» REQUIRED WORK
When a line below contains the word "students", copy that line.

» GIVEN INFORMATION

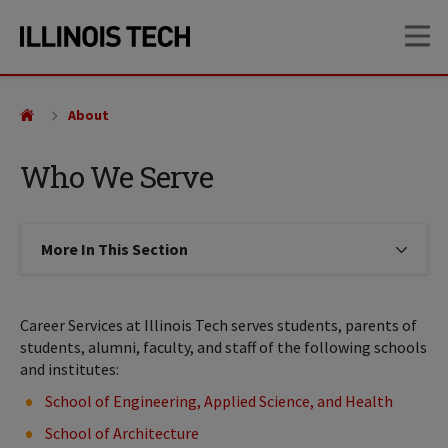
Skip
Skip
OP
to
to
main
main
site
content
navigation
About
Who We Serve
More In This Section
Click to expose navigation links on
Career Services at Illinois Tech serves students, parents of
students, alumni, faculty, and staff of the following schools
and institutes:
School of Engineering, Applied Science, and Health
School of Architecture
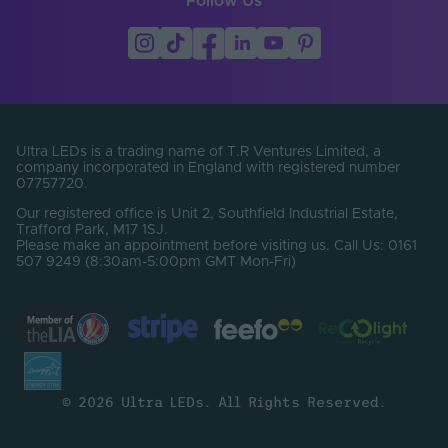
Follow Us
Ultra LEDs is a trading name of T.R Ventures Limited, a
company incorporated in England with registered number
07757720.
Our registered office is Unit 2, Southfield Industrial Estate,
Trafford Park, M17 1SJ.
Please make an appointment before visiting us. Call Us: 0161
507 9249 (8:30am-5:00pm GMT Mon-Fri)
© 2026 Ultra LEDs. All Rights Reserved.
* * *
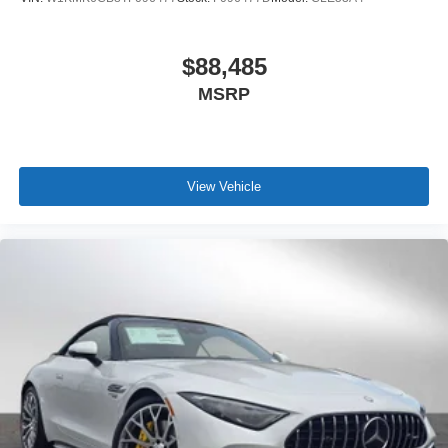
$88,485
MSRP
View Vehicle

» RESPONSE FOR THIS EXERCISE
Career Services at Illinois Tech serves students, parents of
students, alumni, faculty, and staff of the following schools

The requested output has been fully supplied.